Over the past few years we are on the brink of some wonderful advances that allow us a much better view of the road. One of the better advances is what both BMW and Mercedes identifies as Adaptive Headlights. Both manufacturers allow you to run with your high beam headlights on all of the time. This typically causes a problem for other vehicles. However these smart headlights will not turn the high-beams off like older models, but in fact turn, adjust to form a dark path that follows the oncoming vehicles avoiding that dangerous high-beam glare.
BMW and Mercedes approach this benefit in different ways. BMW essentially turns and adjusts the individual beams to follow the other vehicles. Mercedes has multi-elements that are controlled individually. Currently 24 elements and eventually 84 elements that each aim a beam of light right where it is needed to light the road but avoid other vehicles. Onboard cameras and systems allow these lighting packages to work flawlessly.

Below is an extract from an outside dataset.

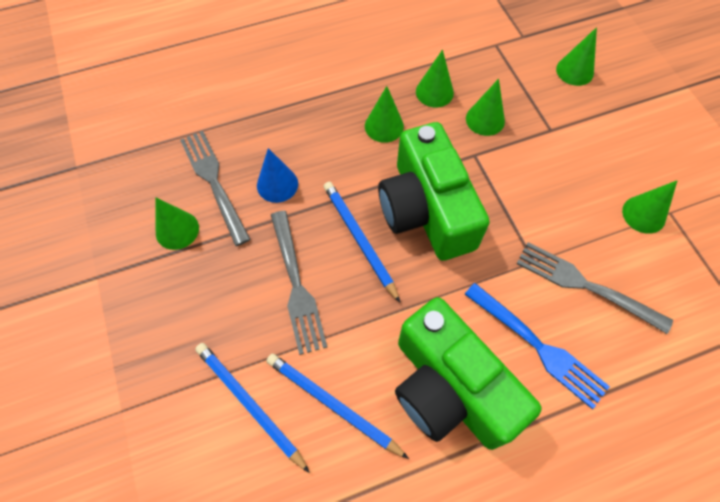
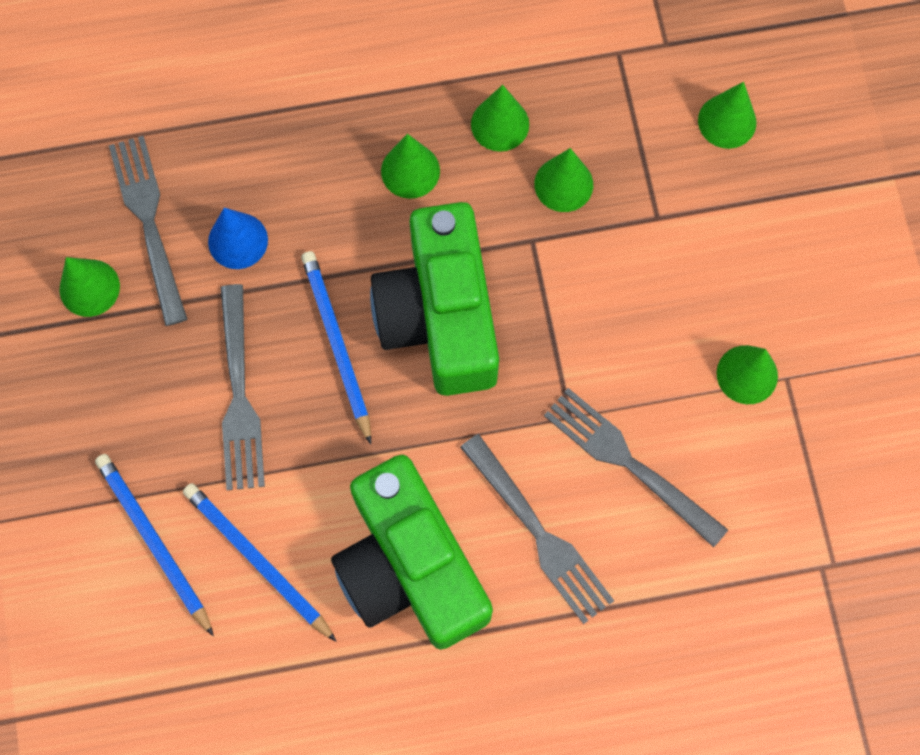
camera: 10 degrees right, 10 degrees up
blue fork [465,283,610,409] -> grey fork [460,434,614,624]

Here is a look at BMW’s system.
Here is a look at the Mercedes system.
Oh yes, let’s not forget Audi and their system. So it seems everyone is developing systems that allow better vision. The only problem is these enhanced systems are NOT AVAILABLE in the United States at this time. Federal regulations prevent them from being applied on vehicles in or bound to the US. However, I do know in the case of BMW, you can “code” your vehicle to turn this feature back on. Since vehicles are controlled by a central computer, several options are installed but not turned on for our vehicles. These vehicles can have someone hack into the system to turn it back on. You didn’t hear that from me.
In any event, we’ve come a long way in the wonderful and useful lighting systems on vehicles. I’m sure the future will hold more efficient, brighter and smarter systems for our safety and enjoyment.
Keep up the good work manufacturers.